Тут мы оба замолчали. Я – потому, что онемел от неожиданного нахальства, а Костик ждал, рассержусь ли я и как сильно рассержусь за такое своеволие.
– Ну и что же ты от меня наплел? – спросил я железным тоном, стукнув кулаком по двери, которая нас разделяла. Сверху на голову посыпалась труха.
– Что… – затянул он жалобно и шмыгнул носом. – Что я не знаю, что ты напишешь?
– Выкладывай! – приказал я. –
– А ругаться не будешь?
– Буду, – пообещал я.
– Ну ладно. Может, хорошо, что вас заперли, – сообразил вдруг
Костик. – Ты еще драться захочешь. Я от тебя только о хорошем написал.
– Что хорошего-то?
– Ну я, то есть ты, написал ей, что ты думаешь все время о ней, и когда через лес ехал, тоже о ней думал, и когда в чужом дому горбишь, тоже…
– И все?
– Нет, – сказал, вздохнув, Костик. – Ты еще написал, что боишься, как бы загончик не отправили и ты ее больше не увидишь… Но даже если отправят, все равно, где бы ни был, ты его найдешь…

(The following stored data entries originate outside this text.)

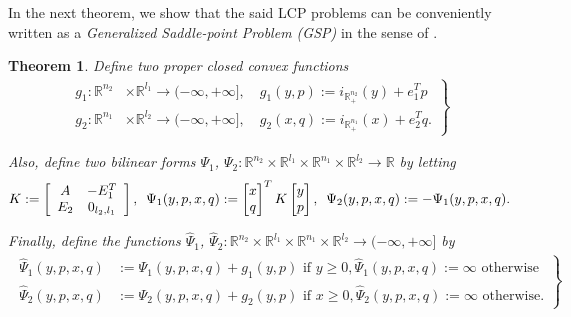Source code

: \documentclass{article} %
\newtheorem{theorem}{Theorem} \newtheorem{lemma}[theorem]{Lemma}
\begin{document}
In the next theorem, we show that the said LCP problems can be
conveniently written as a \textit{Generalized Saddle-point Problem
  (GSP)} in the sense of \cite{he2013accelerating}.
\begin{theorem}
Define two proper closed convex functions
  \begin{eqnarray}
    \left.
    \begin{aligned}
      g_1: \mathbb{R}^{n_2} &\times \mathbb{R}^{l_1} \rightarrow
      (-\infty, +\infty], \hspace{1em} g_1(y, p) :=
        i_{\mathbb{R}^{n_2}_+}(y) + e_1^Tp\\
        g_2: \mathbb{R}^{n_1} &\times \mathbb{R}^{l_2} \rightarrow
        (-\infty, +\infty],\hspace{1em} g_2(x, q) :=
          i_{\mathbb{R}^{n_1}_+}(x) + e_2^Tq.
    \end{aligned}
    \right\}
    \label{eq:things}
  \end{eqnarray}

Also, define two bilinear forms $\Psi_1$, $\Psi_2: \mathbb{R}^{n_2}
\times \mathbb{R}^{l_1} \times \mathbb{R}^{n_1} \times
\mathbb{R}^{l_2} \rightarrow \mathbb{R}$ by letting
  \begin{equation}
      K :=
      \left[
        \begin{array}{cc}
          A & -E_1^T \\
          E_2 & 0_{l_2, l_1}
        \end{array}
        \right],\hspace{.5em}
    \Psi_1(y, p, x, q)
    := \begin{bmatrix}x\\q\end{bmatrix}^TK\begin{bmatrix}y\\p\end{bmatrix}, \hspace{.5em}
      \Psi_2(y, p, x, q) := -\Psi_1(y, p, x, q).
\end{equation}

Finally, define the functions $\hat{\Psi}_1$, $\hat{\Psi}_2:
\mathbb{R}^{n_2} \times \mathbb{R}^{l_1} \times \mathbb{R}^{n_1}
\times \mathbb{R}^{l_2} \rightarrow (-\infty, +\infty]$ by
\begin{eqnarray}
  \left.
  \begin{aligned}
    \hat{\Psi}_1(y, p, x, q) &:=
    \Psi_1(y, p, x, q)+ g_1(y, p) \text{ if }y \ge 0, \hat{\Psi}_1(y,
    p, x, q) := \infty \text{ otherwise}\\
    \hat{\Psi}_2(y, p, x, q) &:= \Psi_2(y, p, x, q)+ g_2(y, p) \text{ if
    }x \ge 0, \hat{\Psi}_2(y,p, x, q) := \infty \text{ otherwise}.
  \end{aligned}
  \right\}
\end{eqnarray}


\end{theorem}
\end{document}

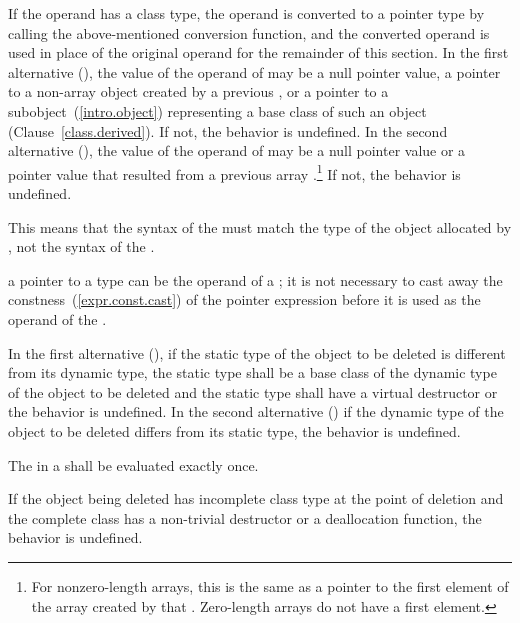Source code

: \pnum
{}%
If the operand has a class type, the operand is converted to a pointer
type by calling the above-mentioned conversion function, and the
converted operand is used in place of the original operand for the
remainder of this section.
%
In the first alternative
(), the value of the operand of  may
be a null pointer value, a pointer to a non-array object
created by a previous ,
or a pointer to a
subobject~(\ref{intro.object}) representing a base class of such an
object (Clause~\ref{class.derived}). If not, the behavior is undefined.
%
%
In the second alternative (), the value of the
operand of 
may be a null pointer value or a pointer value
that resulted from
a previous array .\footnote{For nonzero-length
arrays, this is the same as a pointer to the first
element of the array created by that .
Zero-length arrays do not have a first element.}
If not, the behavior is undefined.
\begin{note}
This means that the syntax of the  must
match the type of the object allocated by , not the syntax of the
.
\end{note}
\begin{note}
a pointer to a  type can be the operand of a
; it is not necessary to cast away the
constness~(\ref{expr.const.cast}) of the pointer expression before it is
used as the operand of the .
\end{note}

\pnum
{}%
In the first alternative (), if the static type of
the object to be deleted is different from its dynamic type, the static type shall be
a base class of the dynamic type of the object to be deleted and the static type shall
have a virtual destructor or the behavior is undefined. In the second
alternative () if the dynamic type of the object to
be deleted differs from its static type, the behavior is undefined.

\pnum
The  in a  shall
be evaluated exactly once.

\pnum
{}%
If the object being deleted has incomplete class type at the point of
deletion and the complete class has a non-trivial destructor or a
deallocation function, the behavior is undefined.

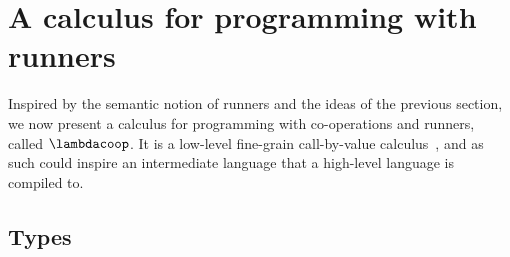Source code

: 

\newcommand{\tmcoop}[3]{\mathtt{\overline{#1}}~#2 \mapsto #3}

\section{A calculus for programming with runners}
\label{sect:corecalculus}

Inspired by the semantic notion of runners and the ideas of the previous
section, we now present a calculus for programming with co-operations and
runners, called $\lambdacoop$. It is a low-level fine-grain call-by-value
calculus~\cite{Levy:CBPV}, and as such could inspire an intermediate language
that a high-level language is compiled to.

\subsection{Types}
\label{sect:types}

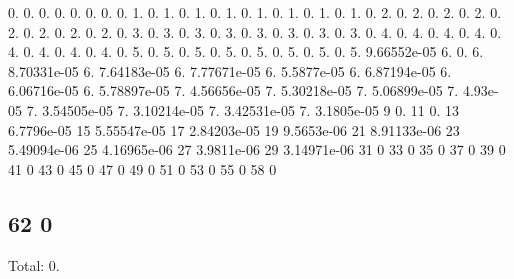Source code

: 0. 0. 0. 0. 0. 0. 0. 0. 1. 0. 1. 0. 1. 0. 1. 0. 1. 0. 1. 0. 1. 0. 1. 0. 2. 0. 2. 0. 2. 0. 2. 0. 2. 0. 2. 0. 2. 0. 2. 0. 3. 0. 3. 0. 3. 0. 3. 0. 3. 0. 3. 0. 3. 0. 3. 0. 4. 0. 4. 0. 4. 0. 4. 0. 4. 0. 4. 0. 4. 0. 4. 0. 5. 0. 5. 0. 5. 0. 5. 0. 5. 0. 5. 0. 5. 0. 5. 9.\+66552e-\/05 6. 0. 6. 8.\+70331e-\/05 6. 7.\+64183e-\/05 6. 7.\+77671e-\/05 6. 5.\+5877e-\/05 6. 6.\+87194e-\/05 6. 6.\+06716e-\/05 6. 5.\+78897e-\/05 7. 4.\+56656e-\/05 7. 5.\+30218e-\/05 7. 5.\+06899e-\/05 7. 4.\+93e-\/05 7. 3.\+54505e-\/05 7. 3.\+10214e-\/05 7. 3.\+42531e-\/05 7. 3.\+1805e-\/05 9 0. 11 0. 13 6.\+7796e-\/05 15 5.\+55547e-\/05 17 2.\+84203e-\/05 19 9.\+5653e-\/06 21 8.\+91133e-\/06 23 5.\+49094e-\/06 25 4.\+16965e-\/06 27 3.\+9811e-\/06 29 3.\+14971e-\/06 31 0 33 0 35 0 37 0 39 0 41 0 43 0 45 0 47 0 49 0 51 0 53 0 55 0 58 0 \subsection*{62 0 }

Total\+: 0. 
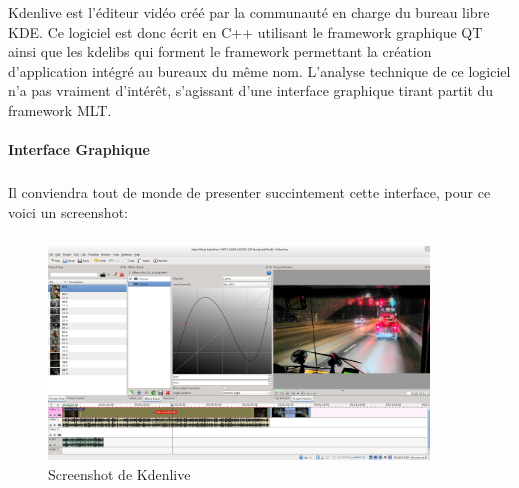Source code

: Kdenlive est l'éditeur vidéo créé par la communauté en charge
du bureau libre KDE. Ce logiciel est donc écrit en C++ utilisant le
framework graphique QT  ainsi que les kdelibs qui forment le framework
permettant la création d'application intégré au bureaux du même nom.
L'analyse technique de ce logiciel n'a pas vraiment d'intérêt,
s'agissant d'une interface graphique tirant partit du framework MLT.

\paragraph {Interface Graphique}

\subparagraph{}

Il conviendra tout de monde de presenter succintement cette interface,
pour ce voici un screenshot:

\subparagraph{}

\begin{figure}[H]

  \begin{center}

    \includegraphics[width=0.90\textwidth]{images/kdenlive}

  \end{center}

  \caption{Screenshot de Kdenlive}

  \label{Yes}

\end{figure}


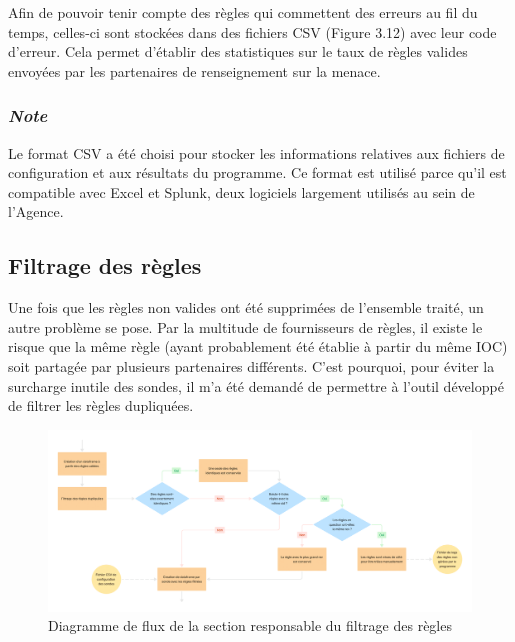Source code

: \newpage

Afin de pouvoir tenir compte des règles qui commettent des erreurs au fil du temps, celles-ci sont stockées dans des fichiers CSV (Figure 3.12) avec leur code d'erreur. Cela permet d'établir des statistiques sur le taux de règles valides envoyées par les partenaires de renseignement sur la menace.\\

\subsubsection{\textit{Note}}
Le format CSV a été choisi pour stocker les informations relatives aux fichiers de configuration et aux résultats du programme. Ce format est utilisé parce qu'il est compatible avec Excel et Splunk, deux logiciels largement utilisés au sein de l'Agence.

\newpage

\subsection{Filtrage des règles}

\vspace{1em}

Une fois que les règles non valides ont été supprimées de l'ensemble traité, un autre problème se pose. Par la multitude de fournisseurs de règles, il existe le risque que la même règle (ayant probablement été établie à partir du même IOC) soit partagée par plusieurs partenaires différents. C'est pourquoi, pour éviter la surcharge inutile des sondes, il m'a été demandé de permettre à l'outil développé de filtrer les règles dupliquées.\\

\begin{figure}[h]%
    \center%
    \includegraphics[width=1\textwidth]{assets/diagrameFlux3-3.png}
    \caption[Diagramme de flux de la section responsable du filtrage des règles]{Diagramme de flux de la section responsable du filtrage des règles}\label{fig:diagrameFlux3-3}
\end{figure}

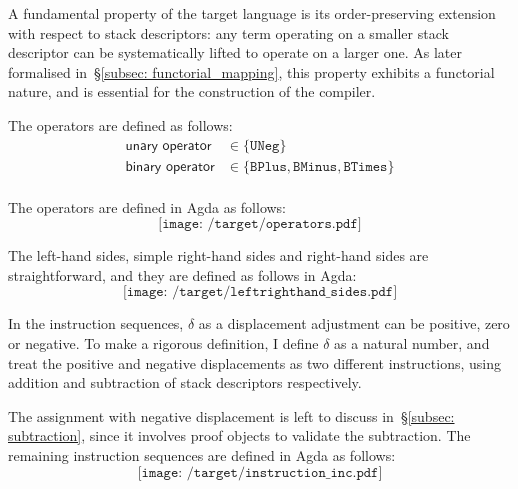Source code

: \documentclass[12pt,a4paper]{report}
\theoremstyle{definition}
\newcommand{\secref}[1]{\S\ref{#1}}
\begin{document}
    A fundamental property of the target language is its order-preserving extension with respect to stack descriptors: any term operating on a smaller stack descriptor can be systematically lifted to operate on a larger one. As later formalised in~\secref{subsec: functorial_mapping}, this property exhibits a functorial nature, and is essential for the construction of the compiler.

    The operators are defined as follows:
    \[\begin{aligned}
        \textsf{unary operator} &\in \{\texttt{UNeg}\} \\
        \textsf{binary operator} &\in \{\texttt{BPlus}, \texttt{BMinus}, \texttt{BTimes}\} \\
    \end{aligned}\]

    The operators are defined in Agda as follows:
    \[\texttt{[image: /target/operators.pdf]}\]

    The left-hand sides, simple right-hand sides and right-hand sides are straightforward, and they are defined as follows in Agda:
    \[\texttt{[image: /target/leftrighthand\_sides.pdf]}\]

    In the instruction sequences, $\delta$ as a displacement adjustment can be positive, zero or negative. To make a rigorous definition, I define $\delta$ as a natural number, and treat the positive and negative displacements as two different instructions, using addition and subtraction of stack descriptors respectively. 

    The assignment with negative displacement is left to discuss in~\secref{subsec: subtraction}, since it involves proof objects to validate the subtraction. 
    The remaining instruction sequences are defined in Agda as follows:
    \[\texttt{[image: /target/instruction\_inc.pdf]}\]
\end{document}
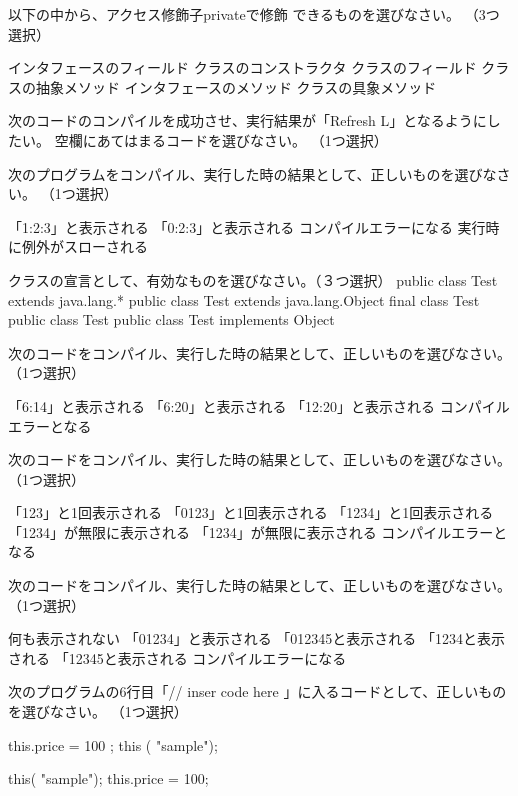 \documentclass[12pt]{article}
\begin{document}
以下の中から、アクセス修飾子privateで修飾
できるものを選びなさい。
（3つ選択）

インタフェースのフィールド
クラスのコンストラクタ
クラスのフィールド
クラスの抽象メソッド
インタフェースのメソッド
クラスの具象メソッド

次のコードのコンパイルを成功させ、実行結果が「Refresh L」となるようにしたい。
空欄にあてはまるコードを選びなさい。
（1つ選択）





次のプログラムをコンパイル、実行した時の結果として、正しいものを選びなさい。
（1つ選択）


「1:2:3」と表示される
「0:2:3」と表示される
コンパイルエラーになる
実行時に例外がスローされる

クラスの宣言として、有効なものを選びなさい。（３つ選択）
public class Test extends java.lang.* { }
public class Test extends java.lang.Object{}
final class Test{}
public class Test{}
public class Test implements Object{}

次のコードをコンパイル、実行した時の結果として、正しいものを選びなさい。
（1つ選択）


「6:14」と表示される
「6:20」と表示される
「12:20」と表示される
コンパイルエラーとなる


次のコードをコンパイル、実行した時の結果として、正しいものを選びなさい。（1つ選択）

「123」と1回表示される
「0123」と1回表示される
「1234」と1回表示される
「1234」が無限に表示される
「1234」が無限に表示される
コンパイルエラーとなる


次のコードをコンパイル、実行した時の結果として、正しいものを選びなさい。（1つ選択）


何も表示されない
「01234」と表示される
「012345と表示される
「1234と表示される
「12345と表示される
コンパイルエラーになる


次のプログラムの6行目「// inser code here 」に入るコードとして、正しいものを選びなさい。
（1つ選択）


this.price = 100 ;
this ( "sample");

this( "sample");
this.price = 100;
\end{document}
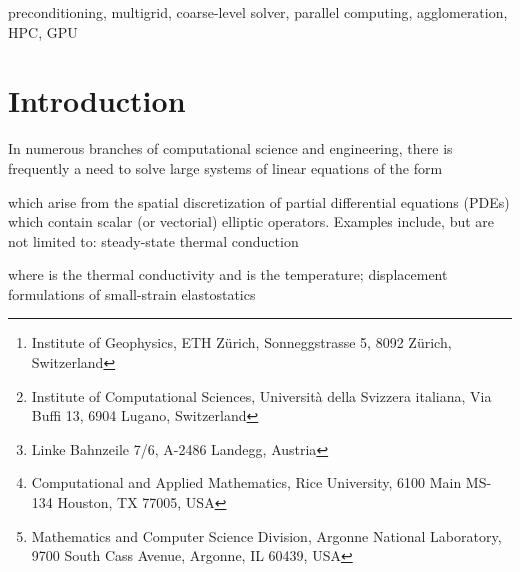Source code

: \documentclass[]{siamart0216}
\title{{\TheTitle}}
\author{
Dave A. May
       \thanks{Institute of Geophysics, ETH Z{\"u}rich, 
       Sonneggstrasse 5, 8092 Z{\"u}rich, Switzerland
       \email{dave.may@erdw.ethz.ch}}
\and
Patrick Sanan
       \thanks{Institute of Computational Sciences, 
       Universit{\`a} della Svizzera italiana, 
       Via Buffi 13, 6904 Lugano, Switzerland
       \email{patrick.sanan@usi.ch}}
\and
Karl Rupp
       \thanks{Linke Bahnzeile 7/6, 
       A-2486 Landegg, Austria
       \email{me@karlrupp.net}}
\and  Matthew G. Knepley
       \thanks{Computational and Applied Mathematics, Rice University, 
       6100 Main MS-134
       Houston, TX 77005, USA
       \email{knepley@rice.edu}}
\and
Barry F. Smith
       \thanks{Mathematics and Computer Science Division, 
       Argonne National Laboratory, 
       9700 South Cass Avenue, 
       Argonne, IL 60439, USA
       \email{bsmith@mcs.anl.gov}}
}
\begin{document}
\maketitle

\begin{abstract}
Elliptic partial differential equations (PDEs) frequently arise in continuum descriptions of physical processes relevant to science and engineering. 
Multilevel preconditioners represent a family of scalable techniques for solving discrete PDEs of this type and thus 
are the method of choice for high-resolution simulations.
The scalability and time-to-solution of massively parallel multilevel preconditioners can be adversely effected 
by using a coarse-level solver with sub-optimal algorithmic complexity.
To maintain scalability, agglomeration techniques applied to the coarse level have been shown to be necessary.

In this work, we present a new software component introduced within the 
Portable Extensible Toolkit for Scientific computation (PETSc) which permits agglomeration. 
We provide an overview of the design and implementation of this functionality, 
together with several use cases highlighting the benefits of agglomeration. 
Lastly, we demonstrate via numerical experiments employing geometric multigrid with structured meshes,
 the flexibility 
and performance gains possible using our MPI-rank agglomeration implementation.
\end{abstract}


\begin{keywords}
	preconditioning, multigrid, coarse-level solver, parallel computing, agglomeration, HPC, GPU
\end{keywords}



\section{Introduction} \label{sec:intro}


In numerous branches of computational science and engineering, there is frequently a need to solve 
large systems of linear equations of the form

which arise from the spatial discretization of partial differential equations (PDEs) which contain scalar (or vectorial) elliptic operators. 
Examples include, but are not limited to: steady-state thermal conduction

where  is the thermal conductivity and  is the temperature; 
displacement  formulations of small-strain elastostatics
\end{document}
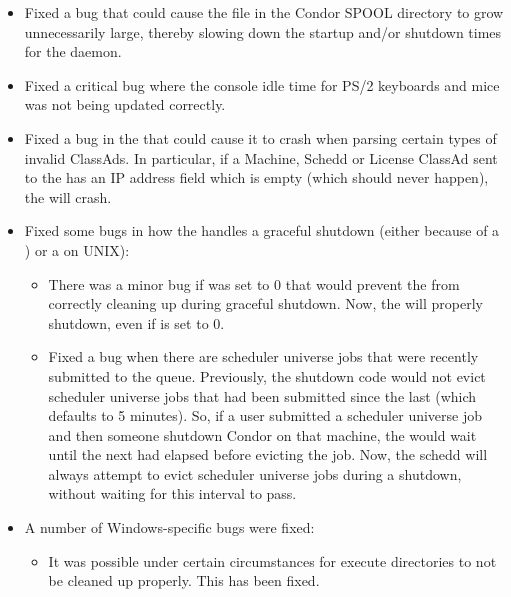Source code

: \begin{itemize}

\item Fixed a bug that could cause the file  in
	the Condor SPOOL directory to grow unnecessarily large, thereby
	slowing down the startup and/or shutdown times for the 
	daemon.

\item Fixed a critical bug where the console idle time for PS/2 keyboards
	and mice was not being updated correctly.

\item Fixed a bug in the  that could cause it to
crash when parsing certain types of invalid ClassAds.  In particular, if
a Machine, Schedd or License ClassAd sent to the  has
an IP address field which is empty (which should never happen), the
 will crash.

\item Fixed some bugs in how the  handles a graceful
  shutdown (either because of a ) or a \verb@SIGTERM@ on
  UNIX): 
\begin{itemize}
  \item There was a minor bug if  was set to
     0 that would prevent the  from correctly cleaning
     up during graceful shutdown.
     Now, the  will properly shutdown, even if
      is set to 0.

  \item Fixed a bug when there are scheduler universe jobs that were
    recently submitted to the queue.
    Previously, the shutdown code would not evict scheduler universe
    jobs that had been submitted since the last
     (which defaults to 5 minutes).
    So, if a user submitted a scheduler universe job and then someone
    shutdown Condor on that machine, the  would wait
    until the next  had elapsed before
    evicting the job.
    Now, the schedd will always attempt to evict scheduler universe
    jobs during a shutdown, without waiting for this interval to pass.
\end{itemize}

\item A number of Windows-specific bugs were fixed:
\begin{itemize}
  \item It was possible under certain circumstances for execute
  directories to not be cleaned up properly. This has been fixed.


\end{itemize}
\end{itemize}
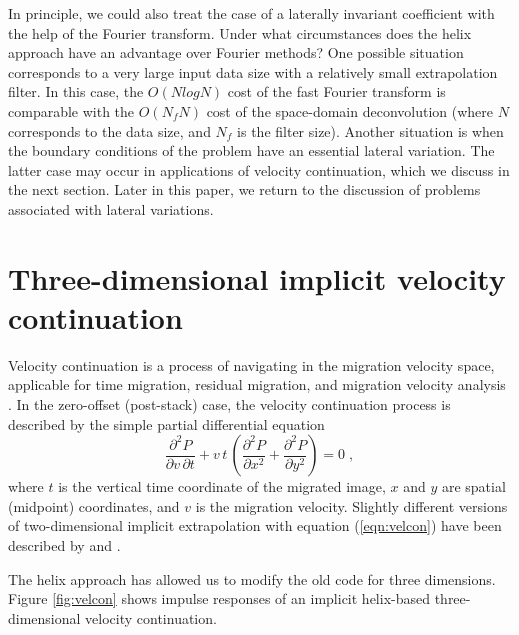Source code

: \par
In principle, we could also treat the case of a laterally invariant
coefficient with the help of the Fourier transform. Under what
circumstances does the helix approach have an advantage over Fourier
methods? One possible situation corresponds to a very large input data
size with a relatively small extrapolation filter. In this case, the
$O(N log N)$ cost of the fast Fourier transform is comparable with the
$O(N_f N)$ cost of the space-domain deconvolution (where $N$
corresponds to the data size, and $N_f$ is the filter size). Another
situation is when the boundary conditions of the problem have an
essential lateral variation. The latter case may occur in applications
of velocity continuation, which we discuss in the next section.  Later
in this paper, we return to the discussion of problems associated with
lateral variations.

\section{Three-dimensional implicit velocity continuation}

Velocity continuation is a process of navigating in the migration
velocity space, applicable for time migration, residual migration, and
migration velocity analysis \cite{Fomel.sep.92.159}. In the
zero-offset (post-stack) case, the velocity continuation process is
described by the simple partial differential equation
\cite{Claerbout.sep.48.79,me}
\begin{equation}
  \label{eqn:velcon}
  \frac{\partial^2 P}{\partial v\,\partial t} +
  v\,t\,\left(\frac{\partial^2 P}{\partial x^2} + \frac{\partial^2
      P}{\partial y^2}\right) = 0\;,
\end{equation}
where $t$ is the vertical time coordinate of the migrated image, $x$
and $y$ are spatial (midpoint) coordinates, and $v$ is the migration
velocity. Slightly different versions of two-dimensional implicit
extrapolation with equation (\ref{eqn:velcon}) have been described by
 and \cite{Fomel.sep.92.159}. 

\par
The helix approach has allowed us to modify the old code for three
dimensions. Figure \ref{fig:velcon} shows impulse responses of an
implicit helix-based three-dimensional velocity continuation.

Я уловил новое название для нашего вагончика, пока он стоит:
“загончик”. Но не это главное. Я бы сегодня, сейчас, добровольно побежал в наш “загончик”, если бы отпустили.
– Теперь все? – спросил я, смягчаясь.
– Нет, – отвечал он. – Чтобы дольше было, я ей из прошлых писем еще сказал… Какая она хорошая, и как ты страдаешь, и как думаешь о том, как вместе, чтобы уйти…
– Бежать? Как ты узнал?
– Конечно, бежать, – подтвердил Костик. И добавил со вздохом: – Кто же не хочет бежать? Я бы и сам побежал, но…
– Что “но”?
– Я не ты… Я так не умею!
За баней в кустах что-то зашуршало. Мы оба, по ту и другую стороны двери, замерли, прислушиваясь. Подумалось: не Глотыч ли подслушивает? Он мужик дошлый, по ночам, как мы заметили, часто не спит, а бродит по двору, следит, чтоб не сперли чего. А мы у него хоть под замком, но тоже часть его добра: деньги-то уплачены. А
Шабан, тот вообще считает, что хозяин оттого не спит, что каждую ночь монеты перепрятывает.
Костик под дверями для маскировки снова просвистел свое: “Фью-фью…”
– Свистунам сегодня выходной, – оборвал я. – Ты куда пропал?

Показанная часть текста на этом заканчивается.